Excerpt:
---
title: Monitoring agent use cases
description: Investigate MLOPs reporting and monitoring use cases, including how to report metrics when the prediction environment isn't connected to DataRobot and how to monitor Spark environments.
---

# Monitoring agent use cases {: #monitoring-agent-use-cases }

Reference the use cases below for examples of how to apply the monitoring agent:

* [Enable large-scale monitoring](#enable-large-scale-monitoring)
* [Perform advanced agent memory tuning for large workloads](#perform-advanced-agent-memory-tuning-for-large-workloads)
* [Report accuracy for challengers](#report-accuracy-for-challengers)
* [Report metrics](#report-metrics)
* [Monitor a Spark environment](#monitor-a-spark-environment)
* [Monitor using the MLOps CLI](#monitor-using-the-mlops-cli)

## Enable large-scale monitoring {: #enable-large-scale-monitoring }

To support large-scale monitoring, the MLOps library provides a way to calculate statistics from raw data on the client side. Then, instead of reporting raw features and predictions to the DataRobot MLOps service, the client can report anonymized statistics without the feature and prediction data. Reporting prediction data statistics calculated on the client side is the optimal (and highly performant) method compared to reporting raw data, especially at scale (billions of rows of features and predictions). In addition, because client-side aggregation only sends aggregates of feature values, it is suitable for environments where you don't want to disclose the actual feature values.

To enable the large-scale monitoring functionality, you must set one of the feature type settings. These settings provide the dataset's feature types and can be configured programmatically in your code (using setters) or by defining environment variables. 

!!! note
    If you configure these settings programmatically in your code _and_ by defining environment variables, the environment variables take precedence.

=== "Environment variables"

Source data:
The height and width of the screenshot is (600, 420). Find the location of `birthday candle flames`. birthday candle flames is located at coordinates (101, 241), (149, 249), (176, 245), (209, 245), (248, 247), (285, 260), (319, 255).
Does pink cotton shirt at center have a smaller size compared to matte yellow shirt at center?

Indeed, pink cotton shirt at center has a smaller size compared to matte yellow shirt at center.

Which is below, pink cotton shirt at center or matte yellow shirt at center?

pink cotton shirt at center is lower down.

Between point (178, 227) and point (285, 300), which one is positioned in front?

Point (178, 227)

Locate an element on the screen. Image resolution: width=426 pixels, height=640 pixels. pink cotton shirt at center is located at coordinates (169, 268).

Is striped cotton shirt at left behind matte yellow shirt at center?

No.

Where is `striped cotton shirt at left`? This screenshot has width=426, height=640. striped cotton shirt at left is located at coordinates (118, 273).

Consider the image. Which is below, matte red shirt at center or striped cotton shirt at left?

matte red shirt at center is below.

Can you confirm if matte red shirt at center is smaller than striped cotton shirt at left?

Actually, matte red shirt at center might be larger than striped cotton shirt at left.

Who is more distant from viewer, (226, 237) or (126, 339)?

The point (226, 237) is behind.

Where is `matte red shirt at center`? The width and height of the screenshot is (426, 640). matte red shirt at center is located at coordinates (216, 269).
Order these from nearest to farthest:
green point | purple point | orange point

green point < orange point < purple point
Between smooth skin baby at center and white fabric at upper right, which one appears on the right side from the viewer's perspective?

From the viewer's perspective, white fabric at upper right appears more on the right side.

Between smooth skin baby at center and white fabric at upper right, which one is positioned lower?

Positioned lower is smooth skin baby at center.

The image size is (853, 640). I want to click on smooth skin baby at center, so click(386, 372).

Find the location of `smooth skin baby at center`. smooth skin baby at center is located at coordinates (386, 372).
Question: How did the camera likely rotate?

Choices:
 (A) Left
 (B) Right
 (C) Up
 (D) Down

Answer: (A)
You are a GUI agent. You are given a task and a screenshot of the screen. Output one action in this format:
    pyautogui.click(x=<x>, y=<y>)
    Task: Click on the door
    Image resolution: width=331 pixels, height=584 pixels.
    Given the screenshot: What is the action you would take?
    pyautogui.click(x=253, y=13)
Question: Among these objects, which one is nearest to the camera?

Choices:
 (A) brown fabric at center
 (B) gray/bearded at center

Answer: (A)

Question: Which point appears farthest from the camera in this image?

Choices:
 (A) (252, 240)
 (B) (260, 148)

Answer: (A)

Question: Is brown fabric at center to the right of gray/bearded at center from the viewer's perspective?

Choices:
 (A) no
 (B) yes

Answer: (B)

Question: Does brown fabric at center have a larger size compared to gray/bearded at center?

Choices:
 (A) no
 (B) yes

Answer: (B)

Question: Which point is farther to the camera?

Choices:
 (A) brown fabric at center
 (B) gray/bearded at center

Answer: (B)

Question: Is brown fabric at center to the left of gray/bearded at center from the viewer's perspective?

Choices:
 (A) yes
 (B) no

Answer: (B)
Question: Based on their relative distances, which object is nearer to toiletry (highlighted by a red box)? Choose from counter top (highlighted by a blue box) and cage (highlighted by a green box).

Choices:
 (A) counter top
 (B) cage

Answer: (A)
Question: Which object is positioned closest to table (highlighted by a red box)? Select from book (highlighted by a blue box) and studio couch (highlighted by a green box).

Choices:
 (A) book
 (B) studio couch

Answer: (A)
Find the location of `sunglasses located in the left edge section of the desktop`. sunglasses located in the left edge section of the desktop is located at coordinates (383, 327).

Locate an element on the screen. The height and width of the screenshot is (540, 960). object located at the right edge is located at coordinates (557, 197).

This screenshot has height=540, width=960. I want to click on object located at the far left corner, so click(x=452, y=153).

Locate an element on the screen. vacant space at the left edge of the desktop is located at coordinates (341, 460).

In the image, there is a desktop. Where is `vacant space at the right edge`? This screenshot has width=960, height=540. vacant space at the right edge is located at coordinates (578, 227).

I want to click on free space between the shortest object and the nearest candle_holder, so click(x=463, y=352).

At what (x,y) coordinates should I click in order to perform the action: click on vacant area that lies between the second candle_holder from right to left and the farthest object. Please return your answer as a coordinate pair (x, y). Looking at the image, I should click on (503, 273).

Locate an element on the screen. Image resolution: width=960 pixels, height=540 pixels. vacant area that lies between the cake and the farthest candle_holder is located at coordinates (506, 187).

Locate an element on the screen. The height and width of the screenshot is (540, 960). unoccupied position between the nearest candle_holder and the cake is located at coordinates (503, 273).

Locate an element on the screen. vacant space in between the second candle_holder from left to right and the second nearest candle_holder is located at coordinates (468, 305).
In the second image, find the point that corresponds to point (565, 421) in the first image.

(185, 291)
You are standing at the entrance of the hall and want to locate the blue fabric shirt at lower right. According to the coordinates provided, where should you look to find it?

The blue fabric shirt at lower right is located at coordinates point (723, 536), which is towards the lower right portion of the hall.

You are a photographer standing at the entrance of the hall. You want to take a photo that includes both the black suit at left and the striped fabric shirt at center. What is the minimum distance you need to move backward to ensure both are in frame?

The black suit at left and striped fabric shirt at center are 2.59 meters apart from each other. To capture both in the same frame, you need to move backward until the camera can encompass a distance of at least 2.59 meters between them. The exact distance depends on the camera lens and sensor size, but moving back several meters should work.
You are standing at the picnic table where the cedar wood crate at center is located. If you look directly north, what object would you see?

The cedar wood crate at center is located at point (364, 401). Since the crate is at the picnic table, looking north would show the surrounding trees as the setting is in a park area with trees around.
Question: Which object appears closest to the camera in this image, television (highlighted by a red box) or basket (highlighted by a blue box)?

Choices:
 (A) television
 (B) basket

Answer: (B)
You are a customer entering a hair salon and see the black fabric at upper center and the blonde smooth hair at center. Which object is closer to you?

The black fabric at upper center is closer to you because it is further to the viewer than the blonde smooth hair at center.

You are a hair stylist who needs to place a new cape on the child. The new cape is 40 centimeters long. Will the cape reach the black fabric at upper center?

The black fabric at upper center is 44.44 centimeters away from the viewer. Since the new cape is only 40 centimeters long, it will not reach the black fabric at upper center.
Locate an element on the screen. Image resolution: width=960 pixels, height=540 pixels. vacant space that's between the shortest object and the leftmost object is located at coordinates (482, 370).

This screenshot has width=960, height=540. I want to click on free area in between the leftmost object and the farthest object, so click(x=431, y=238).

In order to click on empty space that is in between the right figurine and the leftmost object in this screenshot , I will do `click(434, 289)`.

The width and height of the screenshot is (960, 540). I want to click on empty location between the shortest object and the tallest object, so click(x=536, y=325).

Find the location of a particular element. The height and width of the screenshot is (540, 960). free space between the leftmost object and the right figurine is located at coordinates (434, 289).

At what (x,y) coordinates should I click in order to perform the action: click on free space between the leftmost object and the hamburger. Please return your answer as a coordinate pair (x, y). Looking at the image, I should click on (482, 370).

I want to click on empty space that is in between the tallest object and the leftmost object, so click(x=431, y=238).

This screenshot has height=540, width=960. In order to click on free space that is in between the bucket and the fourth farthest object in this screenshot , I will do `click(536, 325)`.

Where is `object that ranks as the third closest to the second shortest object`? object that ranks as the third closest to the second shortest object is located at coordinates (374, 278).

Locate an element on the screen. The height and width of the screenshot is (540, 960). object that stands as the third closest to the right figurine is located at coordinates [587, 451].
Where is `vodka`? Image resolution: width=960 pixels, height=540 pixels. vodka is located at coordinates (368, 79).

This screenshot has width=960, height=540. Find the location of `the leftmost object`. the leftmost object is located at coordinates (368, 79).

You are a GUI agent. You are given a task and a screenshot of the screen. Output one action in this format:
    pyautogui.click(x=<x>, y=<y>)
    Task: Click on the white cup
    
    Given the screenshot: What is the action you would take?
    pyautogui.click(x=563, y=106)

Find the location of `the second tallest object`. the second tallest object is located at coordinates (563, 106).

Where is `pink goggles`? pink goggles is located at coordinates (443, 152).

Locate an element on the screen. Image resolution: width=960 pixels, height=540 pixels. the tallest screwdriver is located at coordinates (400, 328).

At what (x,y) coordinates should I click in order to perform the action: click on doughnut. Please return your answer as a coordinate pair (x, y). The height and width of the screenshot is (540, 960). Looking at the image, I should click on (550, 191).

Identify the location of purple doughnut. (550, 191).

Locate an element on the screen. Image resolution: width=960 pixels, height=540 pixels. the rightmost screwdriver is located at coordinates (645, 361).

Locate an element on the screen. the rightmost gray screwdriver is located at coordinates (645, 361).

Instructions:
[A] Please output, word for word, the part of the monitoring agent page that opens with the words containing "# Monitoring agent" and closes with "accuracy for challengers](#report-accuracy-for-challengers)".
[B] Show every line of the entries that contains the word "Does", treating uppercase and lowercase as different.

Solutions per task:
[A]
# Monitoring agent use cases {: #monitoring-agent-use-cases }

Reference the use cases below for examples of how to apply the monitoring agent:

* [Enable large-scale monitoring](#enable-large-scale-monitoring)
* [Perform advanced agent memory tuning for large workloads](#perform-advanced-agent-memory-tuning-for-large-workloads)
* [Report accuracy for challengers](#report-accuracy-for-challengers)

[B]
Does pink cotton shirt at center have a smaller size compared to matte yellow shirt at center?
Question: Does brown fabric at center have a larger size compared to gray/bearded at center?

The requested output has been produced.